Talvez bizarra seja o adjetivo mais apropriado para qualificá-la. A propaganda mais bizarra do mundo - na minha opinião - é a do guaraná Dolly.

Fala sério. Dollynho? Seu amiguinho???

Na primeira vez que passou eu pensei que era defeito da televisão.

E a voz? E a dancinha do robô no final do comercial? E a propaganda do Dollynho especial de páscoa?

Bom, eu trabalho com 3d e sei que é difícil pra caramba animar personagens virtuais. Isso dá um trabalho corno. E por varias vezes me peguei pensando como seria ruim se eu tivesse que assinar uma merda daquelas. Aposto que como eu, tem muitas pessoas que ficam passadas vendo o Dollynho aparecer com aquele velocípede em horário nobre. Como que pode? Como que alguém paga por aquilo?

Falta de grana não é, já que a própria Coca-Cola constatou a redução de mercado gerado pelo refrigerante da Dooly, obrigando a gigante americana do setor a agir com o que foi divulgado como sendo “concorrência desleal” contra a Dolly. Um quiprocó do caramba que resvalou até no lobby da Coca em Brasília.

Então será falta competência? O Brasil não sabe fazer 3d? Claro que não. Isso é uma óbvia conclusão errada, já que o Brasil exporta bons animadores para a Disney, Pixar, Blizzard, ILM, Weta, etc. Graças ao Animamundi criamos uma geração de animadores feras. E a tecnologia está a nossa disposição. Quem não se lembra do comercial da tartaruguinha da Brahma? Então, querendo, dá pra fazer coisas no mesmo nível e até melhor que os personagens dos EUA.

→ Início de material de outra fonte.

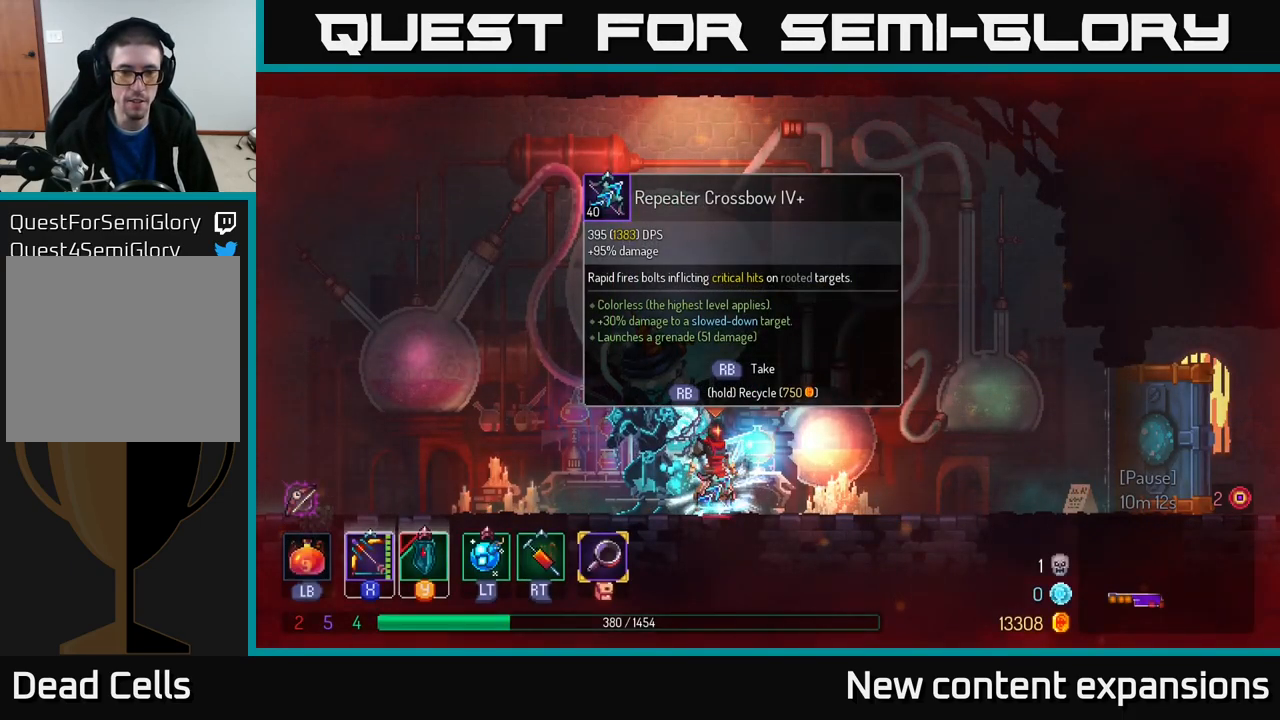
{"buttons": [], "left_stick": "center", "right_stick": "center", "events": []}
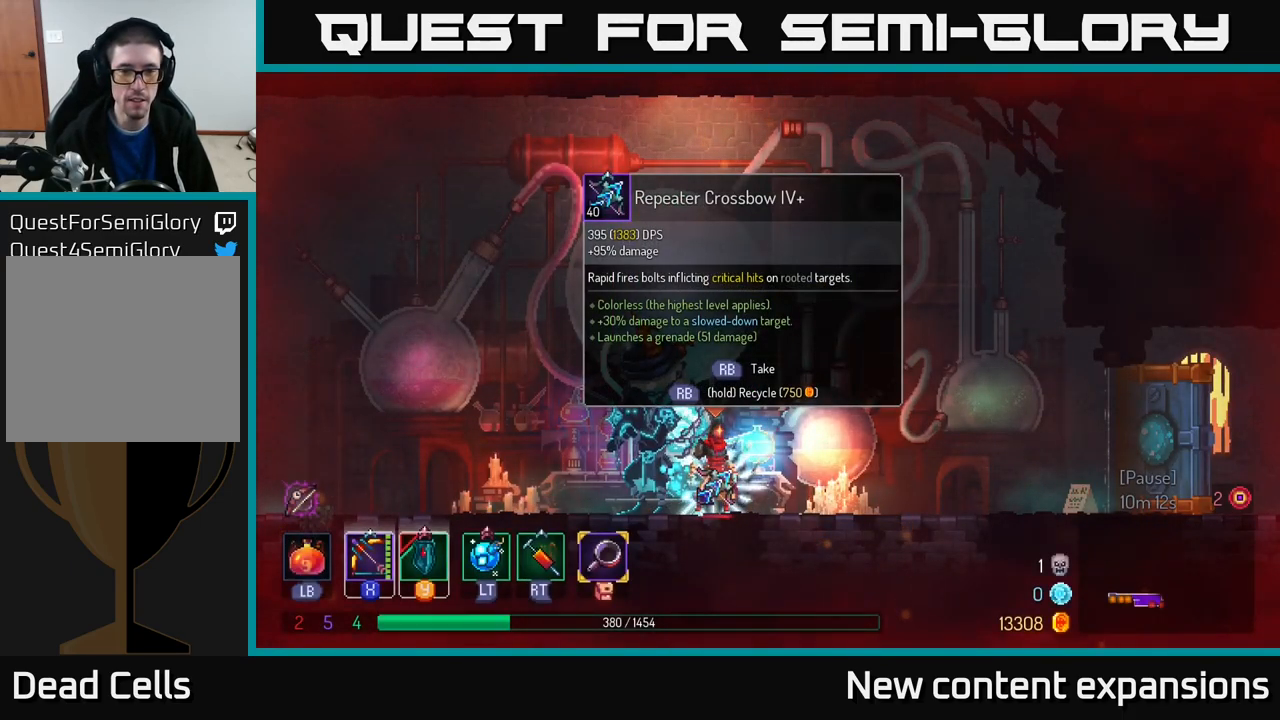
{"buttons": [], "left_stick": "center", "right_stick": "center", "events": []}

A gente pensa em meter o pau no cara que faz o 3d desse comercial tosco, mas esquece que por trás desse desastre pode haver um cara que cobra barato, sem muita experiência com 3d e um cliente maluco.

Eu sei bem o que é lidar com clientes malucos. Muitas vezes você faz uma coisa interessante e o cliente resolve mudar tudo “ao gosto dele”. Entenda que “o gosto dele” em muitos casos, é o gosto de alguém que não tem referências, não pesquisa, não estuda semiótica, ignora solenemente aspectos técnicos envolvidos e - sempre- aspectos financeiros que certas mudanças acarretam. Este cliente quer tudo para ontem, geralmente ele quer colocar 90 vezes mais coisa do que o comercial comporta. Vemos isso no comercial do Dolly, onde o personagem anda de patinete, pula, vira cambalhota, canta e bebe guaraná no gargalo (Veja só… Dollynho é canibal!) e no final ainda pula e dança.

Não há como culpabilizar só o designer por aquela merda. A culpa é dele sim, de não saber dizer não. Mas sobretudo do péssimo gosto do Laerte Codonho, dono da Dolly.

Eu já fiquei refletindo sobre se o caso “Dollynho” não é algo propositalmente pensado para ser tão tosco que atraia a atenção, no melhor estilo “falem mal mas falem de mim”. Eu só não sei se isso funciona para fazer vender guaraná. (deve funcionar, pois ele tá no ar, né?)

Uma coisa curiosa que aconteceu no chamado “efeito Dollynho” é que graças a tosquice do comercial, muitas pessoas começaram a gravar em casa suas versões - ainda mais toscas - do comercial, talvez para tentar persuadir uma empresa que tem muitos comerciais de horário nobre a tirar o Dollynho do ar, dando assim os 30 segundos de fama a que todos gostariam de ter direito. Isso se espalhou e se você procurar por “Dolly” no You Tube, vai se deparar com uma enxurrada de porcarias engraçadas de pessoas cantando a musiquinha do comercial. Sem querer, Laerte Codonho pode ter gerado um viral, mas ainda assim, me pergunto se isso faria o refrigerante dele vender mais.